Un déploiement militaire massif et actif
Le Groupe d’experts, mandaté par le Conseil de sécurité, estime que 6 000 à 7 000 soldats des Forces de défense du Rwanda (RDF) sont actuellement déployés dans plusieurs zones du Nord-Kivu. Loin d’être des observateurs, ces troupes participeraient directement aux combats, planifieraient les opérations, exécuteraient des frappes d’artillerie et soutiendraient les avancées territoriales du M23.
Une litanie de violations graves documentées
Le rapport dresse un catalogue détaillé de violations systématiques du droit international humanitaire et des droits de l’homme, qu’il attribue à cette coalition M23-RDF :
- Exécutions extrajudiciaires de civils, souvent dans le cadre d’opérations de « nettoyage ».
- Arrestations et détentions arbitraires dans des centres clandestins.
- Déplacements forcés de populations pour vider des zones stratégiques.
- Incendies systématiques d’habitations et de villages entiers.
- Ciblage spécifique de civils hutus, une communauté déjà vulnérable.
Ces crimes, soulignent les experts, ne sont pas des « incidents frontaliers » ou des dérapages. Ils constituent des violations délibérées, organisées et répétées visant à consolider une présence militaire étrangère et à instaurer un contrôle administratif et sécuritaire sur des portions du territoire congolais.
Un camouflet pour la diplomatie et l’accord de Washington
La publication de ce rapport intervient dans un contexte diplomatique particulier, quelques jours seulement après la signature, sous médiation américaine, des « Accords de Washington pour la paix et la prospérité » entre la RDC et le Rwanda.

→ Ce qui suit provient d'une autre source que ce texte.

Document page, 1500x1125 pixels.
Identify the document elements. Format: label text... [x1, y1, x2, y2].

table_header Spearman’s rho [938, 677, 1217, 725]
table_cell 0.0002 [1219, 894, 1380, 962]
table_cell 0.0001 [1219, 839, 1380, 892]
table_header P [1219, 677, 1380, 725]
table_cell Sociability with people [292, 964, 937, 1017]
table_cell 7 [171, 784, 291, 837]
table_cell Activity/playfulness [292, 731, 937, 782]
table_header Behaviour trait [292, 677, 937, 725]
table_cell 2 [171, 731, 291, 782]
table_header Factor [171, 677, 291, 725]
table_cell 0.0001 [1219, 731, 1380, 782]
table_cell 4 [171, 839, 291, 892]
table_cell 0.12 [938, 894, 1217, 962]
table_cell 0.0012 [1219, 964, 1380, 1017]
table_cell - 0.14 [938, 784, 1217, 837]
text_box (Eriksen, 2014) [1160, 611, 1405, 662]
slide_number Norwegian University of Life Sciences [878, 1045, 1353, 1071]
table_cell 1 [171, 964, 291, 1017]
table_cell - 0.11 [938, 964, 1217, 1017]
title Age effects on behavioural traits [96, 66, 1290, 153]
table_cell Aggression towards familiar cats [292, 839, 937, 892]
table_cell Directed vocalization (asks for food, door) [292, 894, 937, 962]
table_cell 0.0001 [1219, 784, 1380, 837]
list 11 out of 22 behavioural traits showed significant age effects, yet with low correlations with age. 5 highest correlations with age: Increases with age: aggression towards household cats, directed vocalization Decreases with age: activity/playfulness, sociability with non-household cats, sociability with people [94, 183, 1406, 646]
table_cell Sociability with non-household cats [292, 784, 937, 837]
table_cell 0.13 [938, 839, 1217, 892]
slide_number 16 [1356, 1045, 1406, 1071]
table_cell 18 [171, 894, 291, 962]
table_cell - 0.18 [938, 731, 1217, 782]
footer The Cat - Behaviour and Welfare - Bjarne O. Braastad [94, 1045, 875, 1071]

Cette révélation d’une occupation militaire à grande échelle sape la crédibilité fondamentale de cet accord. Elle jette une lumière sévère sur la contradiction entre la posture internationale du président rwandais Paul Kagame, qui se présente comme un « partenaire pour la paix », et les actions de son armée sur le terrain.
Pour de nombreux observateurs et diplomates, ce rapport prouve l’absence de volonté réelle de Kigali de respecter les engagements clés de tout processus de paix : le retrait inconditionnel des forces étrangères et le respect de l’intégrité territoriale et de la souveraineté de la RDC. La balle est désormais dans le camp du Conseil de sécurité de l’ONU et des pays garants de l’accord pour exiger une application immédiate des conclusions du rapport et un retrait vérifiable des troupes rwandaises.